Despite General Motors' recent recall of millions of its cars — and several investigations into the issue — buyers are still streaming into GM dealerships.
The beleaguered automaker announced Tuesday that sales in March rose 4% compared with the same month a year earlier. Nearly the entire industry saw a similar jump in the U.S., with sales up 5.7% to 1.54 million vehicles, according to Autodata.
Pent-up consumer demand and healthy sales incentives helped companies rebound from a slow February, when bad weather throughout much of the country kept buyers away, according to Mark Wakefield, managing director at AlixPartners and head of its automotive practice in North America.
"And the industry seems well-positioned heading into spring: low interest rates, improving credit availability, dealers with full lots, manufacturers getting more aggressive with incentives and, surprisingly, strong used-car prices," Wakefield said.
Strong consumer confidence and an economy that continues to recover also pushed sales up.
"Now that the sun is starting to shine more, we're seeing more record sales and movement in a few key segments," said Akshay Anand, an analyst for Kelley Blue Book.
Crossover SUVs and pickup trucks were among the biggest winners in March. This includes the Ford F-150 and Ram 1500 trucks, Dodge Durango SUV, Nissan Cube and Rogue crossovers, and a trio of Jeep models — the Wrangler, Cherokee, and Grand Cherokee, Anand said.
The biggest winner among the automakers was Chrysler Group, which had its best March since 2007. The automaker sold 193,915 vehicles last month, a 13% gain over March 2013.
GM clocked in as the biggest U.S. automaker in March, in the face of growing controversy over a recent spate of recalls. It sold 256,047 vehicles, despite recalling more than 2.6 million vehicles for faulty ignition switches that have been linked to at least 13 deaths.
GM's gains outpaced rival Ford. With 243,417 vehicles sold in March, Ford's sales were up 3.3% from the same month in 2013.
On the import side, Nissan Group said its March sales rose 8.3% to 149,136 vehicles, the best monthly total in the company's history. Subaru sales surged 21.2% to 44,479 vehicles sold; Kia saw an 11.5% increase to 54,777 sales; and Mazda's 34,903 sales were a 9% gain from March 2013.
Toyota Motor Corp. said its U.S. sales rose 4.9% to 215,348 vehicles, compared with the same month a year earlier.
"Solid March sales pushed first-quarter industry results ahead of last year's pace despite one of the harshest winters on record," said Bill Fay, general manager of Toyota's U.S. sales division. "Toyota dealers had their two best sales weekends of the year late in the month, and we're optimistic that momentum will spring us into April."
American Honda Motor Co. was one of the few automakers to have a slow March, with total sales for its Honda and Acura divisions down 2% from March 2013. Hyundai also saw sales slow down, posting a 1.9% decrease from a year earlier.
VW Group sales were essentially flat at 51,302 vehicles sold.

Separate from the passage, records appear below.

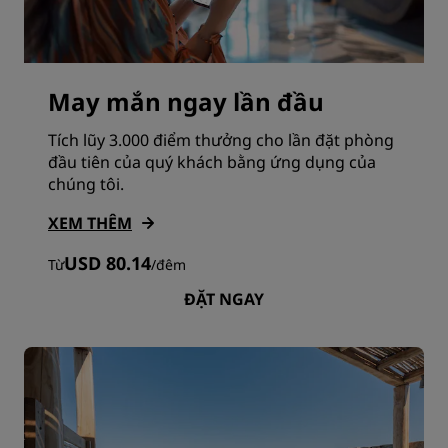
May mắn ngay lần đầu
Tích lũy 3.000 điểm thưởng cho lần đặt phòng
đầu tiên của quý khách bằng ứng dụng của
chúng tôi.
XEM THÊM
USD 80.14
Từ
/
đêm
ĐẶT NGAY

BMW was up 8.1% at 35,839 vehicles sold, and Mercedes-Benz's 30,091 sales were an 11% increase over March 2013.
The bump in auto sales is expected to continue in the coming months, for many of the same reasons that made March a strong month. Easy credit, confident buyers and a competitive marketplace will all continue to drive growth, said Karl Brauer, a senior analyst for Kelley Blue Book.
"These factors, combined with the welcome spring thaw in the Midwest and Northeast, have people flocking to dealerships and leaving with a new car," Brauer said.